Telmatobius marmoratus, the marbled water frog, is a vulnerable species of frog in the family Telmatobiidae. The most widespread species in the genus, it is found in the Andean highlands of Bolivia, northern Chile and southern Peru. It may also occur in northwestern Argentina, but the taxonomic position of this population is unclear.

==Description==
Among 16 adult T. marmoratus from Isla del Sol, the largest had a snout-vent length of 7.5 cm. It is very closely related to the larger and less widespread T. gigas, and they might be conspecific. Another close relative (but clearly a separate species) is the Titicaca water frog (T. culeus) and both species are found in Lake Titicaca.

==Etymology==
Scientists named the frog marmoratus from the Greek word marmor meaning to shine or glisten like marble.

==Habitat==
This semiaquatic frog is found in and near streams, rivers, waterfalls, lakes and ponds. The frog has been observed between 1800 and 5244 meters above sea level.

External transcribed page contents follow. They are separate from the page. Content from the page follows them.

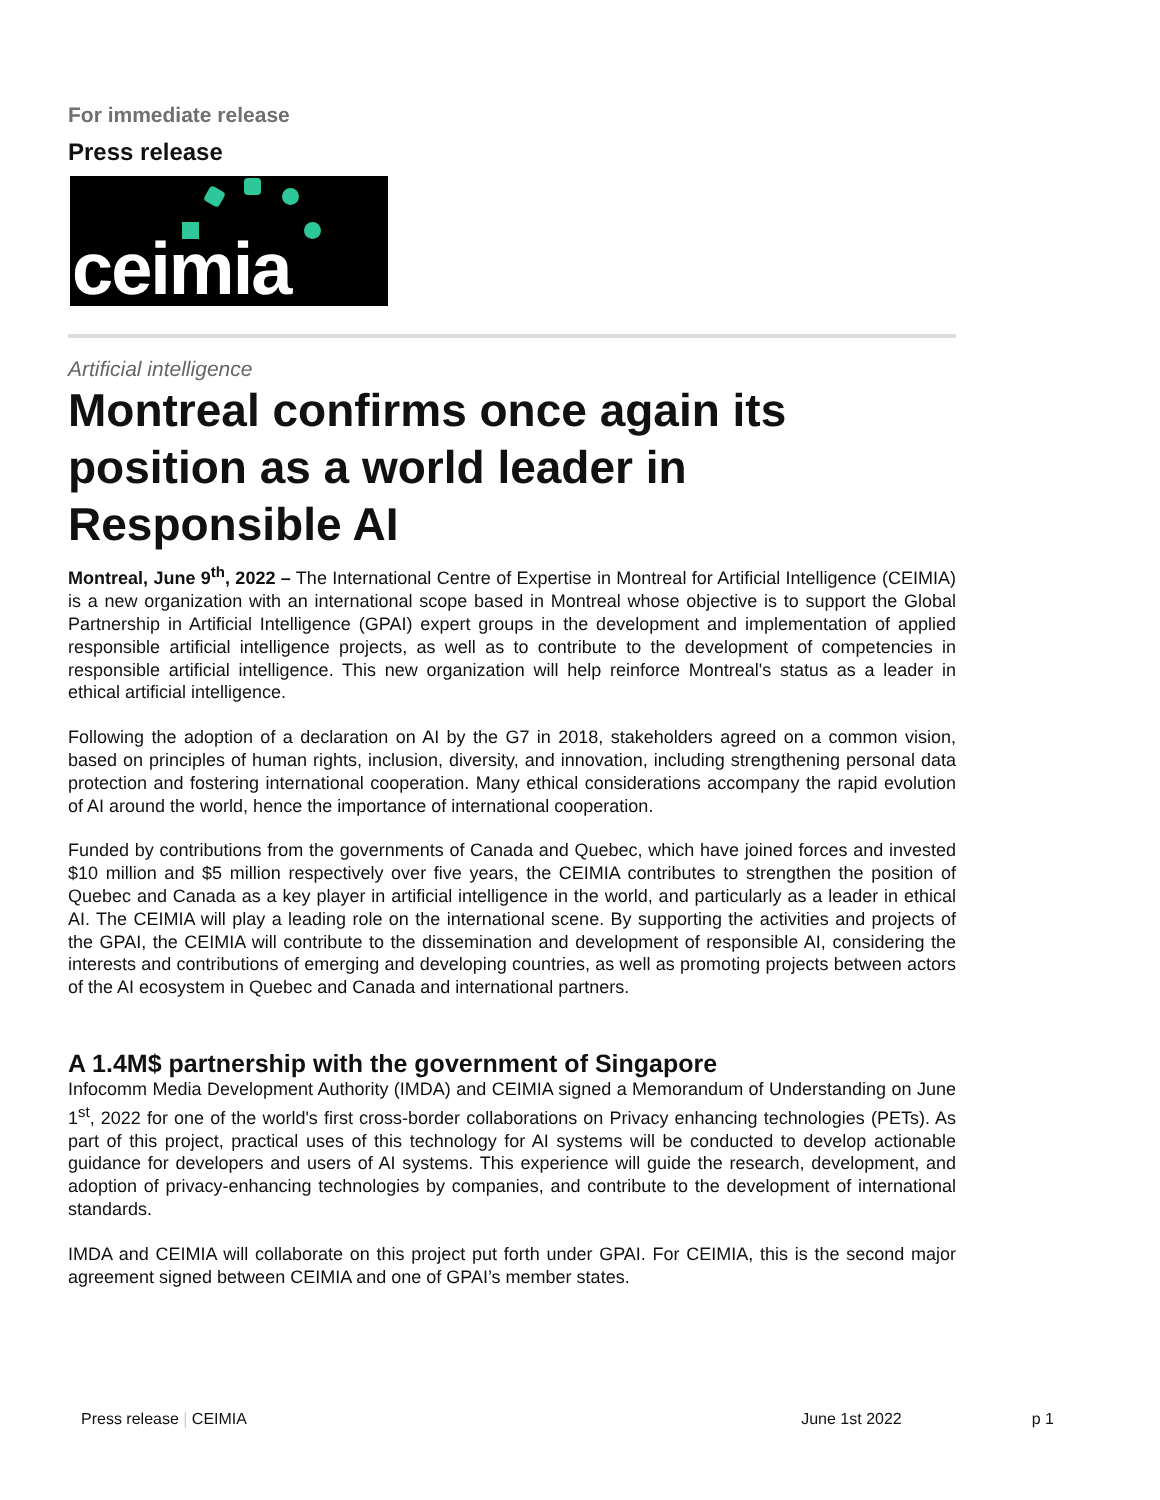For immediate release
Press release
ceimia
Artificial intelligence
Montreal confirms once again its position as a world leader in Responsible AI
Montreal, June 9<sup>th</sup>, 2022 – The International Centre of Expertise in Montreal for Artificial Intelligence (CEIMIA) is a new organization with an international scope based in Montreal whose objective is to support the Global Partnership in Artificial Intelligence (GPAI) expert groups in the development and implementation of applied responsible artificial intelligence projects, as well as to contribute to the development of competencies in responsible artificial intelligence. This new organization will help reinforce Montreal's status as a leader in ethical artificial intelligence.
Following the adoption of a declaration on AI by the G7 in 2018, stakeholders agreed on a common vision, based on principles of human rights, inclusion, diversity, and innovation, including strengthening personal data protection and fostering international cooperation. Many ethical considerations accompany the rapid evolution of AI around the world, hence the importance of international cooperation.
Funded by contributions from the governments of Canada and Quebec, which have joined forces and invested $10 million and $5 million respectively over five years, the CEIMIA contributes to strengthen the position of Quebec and Canada as a key player in artificial intelligence in the world, and particularly as a leader in ethical AI. The CEIMIA will play a leading role on the international scene. By supporting the activities and projects of the GPAI, the CEIMIA will contribute to the dissemination and development of responsible AI, considering the interests and contributions of emerging and developing countries, as well as promoting projects between actors of the AI ecosystem in Quebec and Canada and international partners.
A 1.4M$ partnership with the government of Singapore
Infocomm Media Development Authority (IMDA) and CEIMIA signed a Memorandum of Understanding on June 1<sup>st</sup>, 2022 for one of the world's first cross-border collaborations on Privacy enhancing technologies (PETs). As part of this project, practical uses of this technology for AI systems will be conducted to develop actionable guidance for developers and users of AI systems. This experience will guide the research, development, and adoption of privacy-enhancing technologies by companies, and contribute to the development of international standards.
IMDA and CEIMIA will collaborate on this project put forth under GPAI. For CEIMIA, this is the second major agreement signed between CEIMIA and one of GPAI’s member states.
Press release | CEIMIA June 1st 2022 p 1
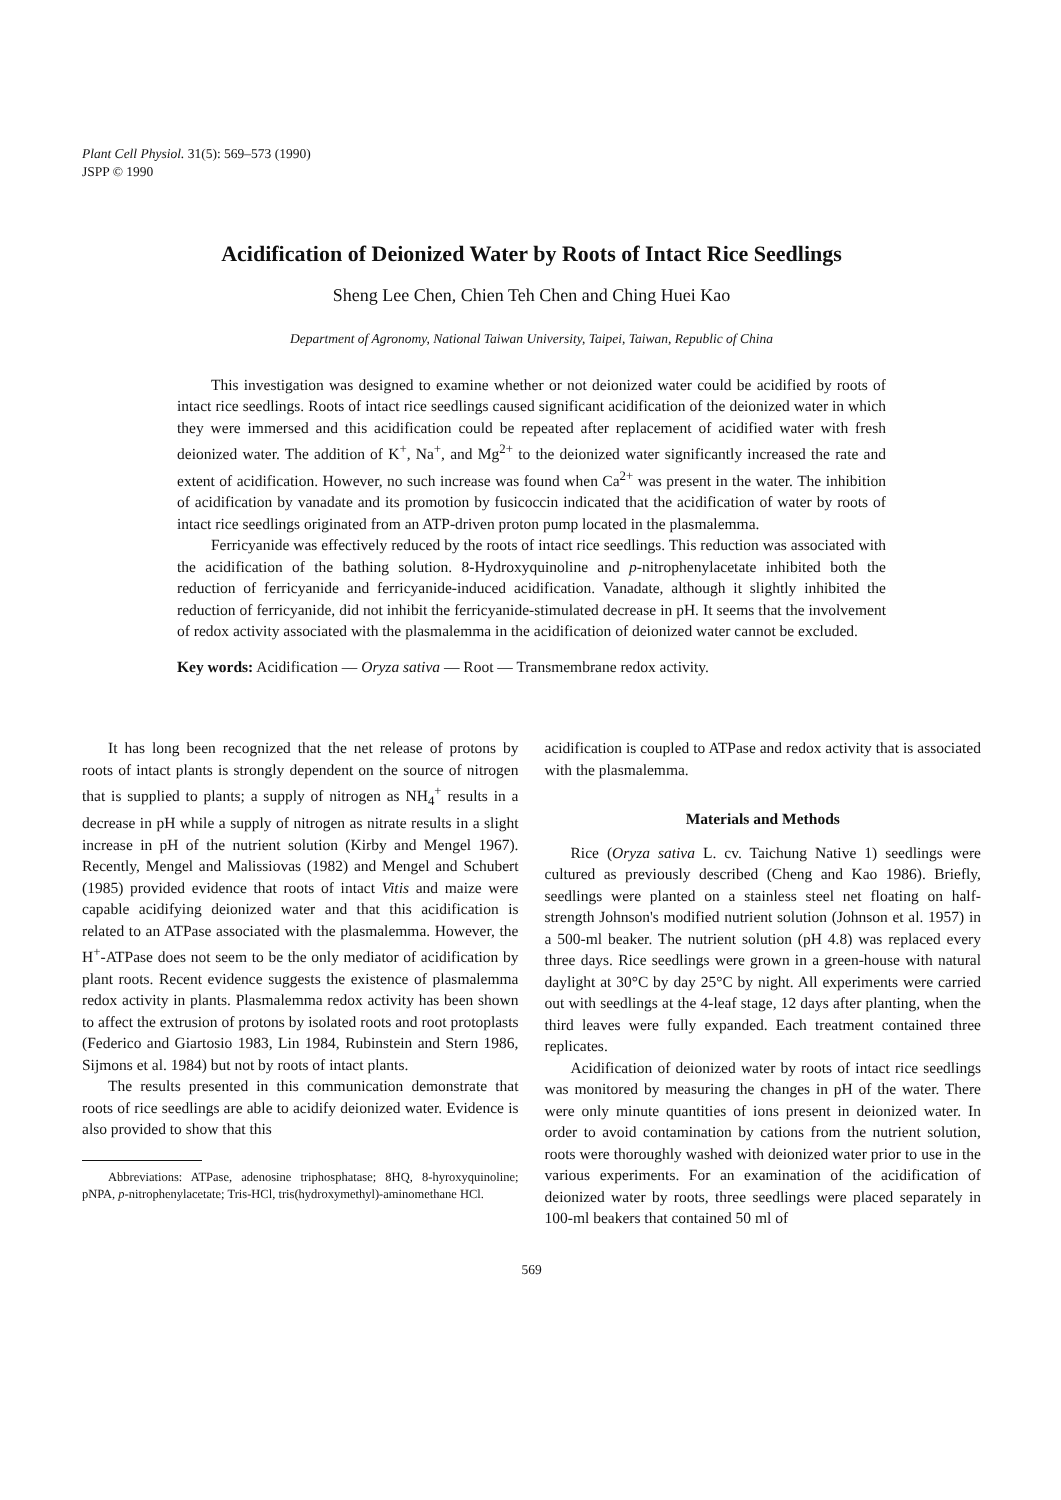Plant Cell Physiol. 31(5): 569–573 (1990)
JSPP © 1990
Acidification of Deionized Water by Roots of Intact Rice Seedlings
Sheng Lee Chen, Chien Teh Chen and Ching Huei Kao
Department of Agronomy, National Taiwan University, Taipei, Taiwan, Republic of China
This investigation was designed to examine whether or not deionized water could be acidified by roots of intact rice seedlings. Roots of intact rice seedlings caused significant acidification of the deionized water in which they were immersed and this acidification could be repeated after replacement of acidified water with fresh deionized water. The addition of K<sup>+</sup>, Na<sup>+</sup>, and Mg<sup>2+</sup> to the deionized water significantly increased the rate and extent of acidification. However, no such increase was found when Ca<sup>2+</sup> was present in the water. The inhibition of acidification by vanadate and its promotion by fusicoccin indicated that the acidification of water by roots of intact rice seedlings originated from an ATP-driven proton pump located in the plasmalemma.
Ferricyanide was effectively reduced by the roots of intact rice seedlings. This reduction was associated with the acidification of the bathing solution. 8-Hydroxyquinoline and p-nitrophenylacetate inhibited both the reduction of ferricyanide and ferricyanide-induced acidification. Vanadate, although it slightly inhibited the reduction of ferricyanide, did not inhibit the ferricyanide-stimulated decrease in pH. It seems that the involvement of redox activity associated with the plasmalemma in the acidification of deionized water cannot be excluded.
Key words: Acidification — Oryza sativa — Root — Transmembrane redox activity.
It has long been recognized that the net release of protons by roots of intact plants is strongly dependent on the source of nitrogen that is supplied to plants; a supply of nitrogen as NH<sub>4</sub><sup>+</sup> results in a decrease in pH while a supply of nitrogen as nitrate results in a slight increase in pH of the nutrient solution (Kirby and Mengel 1967). Recently, Mengel and Malissiovas (1982) and Mengel and Schubert (1985) provided evidence that roots of intact Vitis and maize were capable acidifying deionized water and that this acidification is related to an ATPase associated with the plasmalemma. However, the H<sup>+</sup>-ATPase does not seem to be the only mediator of acidification by plant roots. Recent evidence suggests the existence of plasmalemma redox activity in plants. Plasmalemma redox activity has been shown to affect the extrusion of protons by isolated roots and root protoplasts (Federico and Giartosio 1983, Lin 1984, Rubinstein and Stern 1986, Sijmons et al. 1984) but not by roots of intact plants.
The results presented in this communication demonstrate that roots of rice seedlings are able to acidify deionized water. Evidence is also provided to show that this
Abbreviations: ATPase, adenosine triphosphatase; 8HQ, 8-hyroxyquinoline; pNPA, p-nitrophenylacetate; Tris-HCl, tris(hydroxymethyl)-aminomethane HCl.
acidification is coupled to ATPase and redox activity that is associated with the plasmalemma.
Materials and Methods
Rice (Oryza sativa L. cv. Taichung Native 1) seedlings were cultured as previously described (Cheng and Kao 1986). Briefly, seedlings were planted on a stainless steel net floating on half-strength Johnson's modified nutrient solution (Johnson et al. 1957) in a 500-ml beaker. The nutrient solution (pH 4.8) was replaced every three days. Rice seedlings were grown in a green-house with natural daylight at 30°C by day 25°C by night. All experiments were carried out with seedlings at the 4-leaf stage, 12 days after planting, when the third leaves were fully expanded. Each treatment contained three replicates.
Acidification of deionized water by roots of intact rice seedlings was monitored by measuring the changes in pH of the water. There were only minute quantities of ions present in deionized water. In order to avoid contamination by cations from the nutrient solution, roots were thoroughly washed with deionized water prior to use in the various experiments. For an examination of the acidification of deionized water by roots, three seedlings were placed separately in 100-ml beakers that contained 50 ml of
569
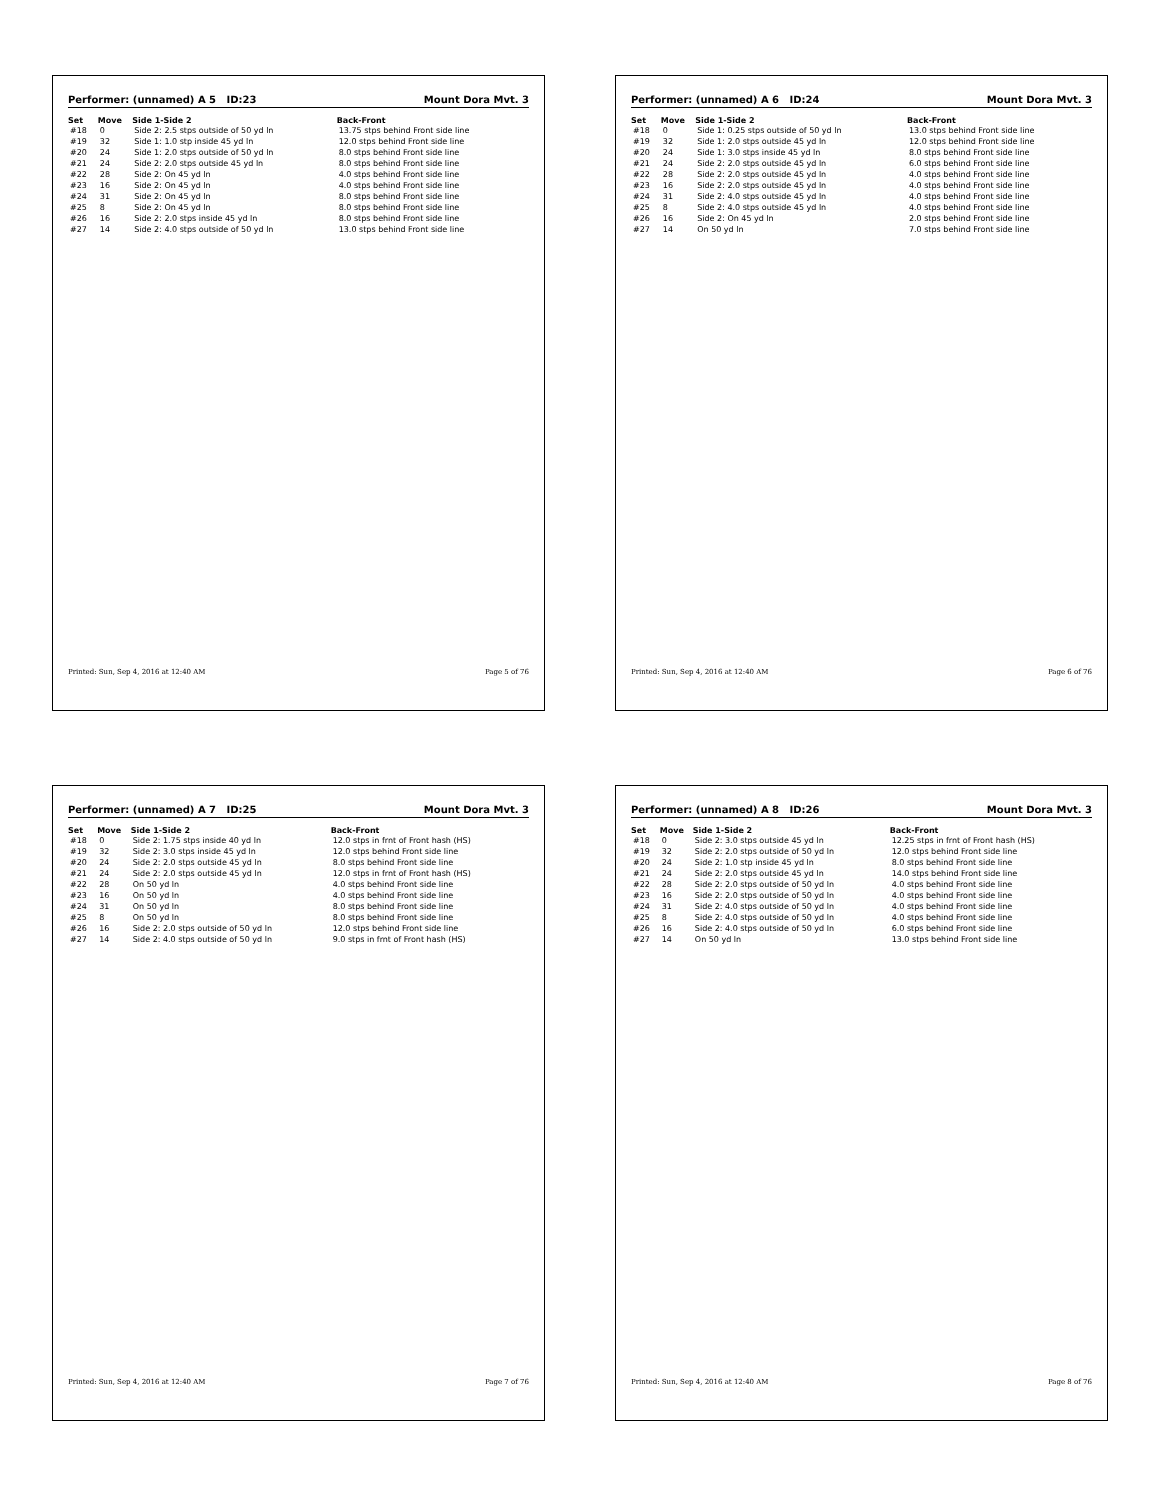Performer: (unnamed) A 5 ID:23 Mount Dora Mvt. 3
| Set | Move | Side 1-Side 2 | Back-Front |
| --- | --- | --- | --- |
| #18 | 0 | Side 2: 2.5 stps outside of 50 yd ln | 13.75 stps behind Front side line |
| #19 | 32 | Side 1: 1.0 stp inside 45 yd ln | 12.0 stps behind Front side line |
| #20 | 24 | Side 1: 2.0 stps outside of 50 yd ln | 8.0 stps behind Front side line |
| #21 | 24 | Side 2: 2.0 stps outside 45 yd ln | 8.0 stps behind Front side line |
| #22 | 28 | Side 2: On 45 yd ln | 4.0 stps behind Front side line |
| #23 | 16 | Side 2: On 45 yd ln | 4.0 stps behind Front side line |
| #24 | 31 | Side 2: On 45 yd ln | 8.0 stps behind Front side line |
| #25 | 8 | Side 2: On 45 yd ln | 8.0 stps behind Front side line |
| #26 | 16 | Side 2: 2.0 stps inside 45 yd ln | 8.0 stps behind Front side line |
| #27 | 14 | Side 2: 4.0 stps outside of 50 yd ln | 13.0 stps behind Front side line |
Printed: Sun, Sep 4, 2016 at 12:40 AM Page 5 of 76
Performer: (unnamed) A 6 ID:24 Mount Dora Mvt. 3
| Set | Move | Side 1-Side 2 | Back-Front |
| --- | --- | --- | --- |
| #18 | 0 | Side 1: 0.25 stps outside of 50 yd ln | 13.0 stps behind Front side line |
| #19 | 32 | Side 1: 2.0 stps outside 45 yd ln | 12.0 stps behind Front side line |
| #20 | 24 | Side 1: 3.0 stps inside 45 yd ln | 8.0 stps behind Front side line |
| #21 | 24 | Side 2: 2.0 stps outside 45 yd ln | 6.0 stps behind Front side line |
| #22 | 28 | Side 2: 2.0 stps outside 45 yd ln | 4.0 stps behind Front side line |
| #23 | 16 | Side 2: 2.0 stps outside 45 yd ln | 4.0 stps behind Front side line |
| #24 | 31 | Side 2: 4.0 stps outside 45 yd ln | 4.0 stps behind Front side line |
| #25 | 8 | Side 2: 4.0 stps outside 45 yd ln | 4.0 stps behind Front side line |
| #26 | 16 | Side 2: On 45 yd ln | 2.0 stps behind Front side line |
| #27 | 14 | On 50 yd ln | 7.0 stps behind Front side line |
Printed: Sun, Sep 4, 2016 at 12:40 AM Page 6 of 76
Performer: (unnamed) A 7 ID:25 Mount Dora Mvt. 3
| Set | Move | Side 1-Side 2 | Back-Front |
| --- | --- | --- | --- |
| #18 | 0 | Side 2: 1.75 stps inside 40 yd ln | 12.0 stps in frnt of Front hash (HS) |
| #19 | 32 | Side 2: 3.0 stps inside 45 yd ln | 12.0 stps behind Front side line |
| #20 | 24 | Side 2: 2.0 stps outside 45 yd ln | 8.0 stps behind Front side line |
| #21 | 24 | Side 2: 2.0 stps outside 45 yd ln | 12.0 stps in frnt of Front hash (HS) |
| #22 | 28 | On 50 yd ln | 4.0 stps behind Front side line |
| #23 | 16 | On 50 yd ln | 4.0 stps behind Front side line |
| #24 | 31 | On 50 yd ln | 8.0 stps behind Front side line |
| #25 | 8 | On 50 yd ln | 8.0 stps behind Front side line |
| #26 | 16 | Side 2: 2.0 stps outside of 50 yd ln | 12.0 stps behind Front side line |
| #27 | 14 | Side 2: 4.0 stps outside of 50 yd ln | 9.0 stps in frnt of Front hash (HS) |
Printed: Sun, Sep 4, 2016 at 12:40 AM Page 7 of 76
Performer: (unnamed) A 8 ID:26 Mount Dora Mvt. 3
| Set | Move | Side 1-Side 2 | Back-Front |
| --- | --- | --- | --- |
| #18 | 0 | Side 2: 3.0 stps outside 45 yd ln | 12.25 stps in frnt of Front hash (HS) |
| #19 | 32 | Side 2: 2.0 stps outside of 50 yd ln | 12.0 stps behind Front side line |
| #20 | 24 | Side 2: 1.0 stp inside 45 yd ln | 8.0 stps behind Front side line |
| #21 | 24 | Side 2: 2.0 stps outside 45 yd ln | 14.0 stps behind Front side line |
| #22 | 28 | Side 2: 2.0 stps outside of 50 yd ln | 4.0 stps behind Front side line |
| #23 | 16 | Side 2: 2.0 stps outside of 50 yd ln | 4.0 stps behind Front side line |
| #24 | 31 | Side 2: 4.0 stps outside of 50 yd ln | 4.0 stps behind Front side line |
| #25 | 8 | Side 2: 4.0 stps outside of 50 yd ln | 4.0 stps behind Front side line |
| #26 | 16 | Side 2: 4.0 stps outside of 50 yd ln | 6.0 stps behind Front side line |
| #27 | 14 | On 50 yd ln | 13.0 stps behind Front side line |
Printed: Sun, Sep 4, 2016 at 12:40 AM Page 8 of 76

Scientists have seen this frog in some protected parks: Parque Nacional Lauca, Parque Nacional Cotapata, Parque Nacional Sajama, and Área Natural de Manejo Integrado Apolobamba and they suspect it in Reserva Nacional del Titicaca. The frog has also been observed at archaeological sites: in Sacsayhuaman and Tambomachay.

==Reproduction==

This frog has young during both the wet and dry seasons. It reproduces in bogs.

==Threats==
The IUCN classifies this frog as endangered, but it is not threatened in all parts of its range. In Chile, the frog is not threatened. In Peru and Bolivia, people capture this frog for consumption as food, juice, or medicine. The frog is also in danger from water diversion, eutrophication, climate change, and pollution from farms and homes. Scientists have the fungus Batrachochytrium dendrobatidis on the frog, and they believe the fungal disease chytridiomycosis threatens this frog.

Scientists have observed upward migration in this species as Andean glaciers retreat. However, the migrating frogs bring the chytrid fungus with them.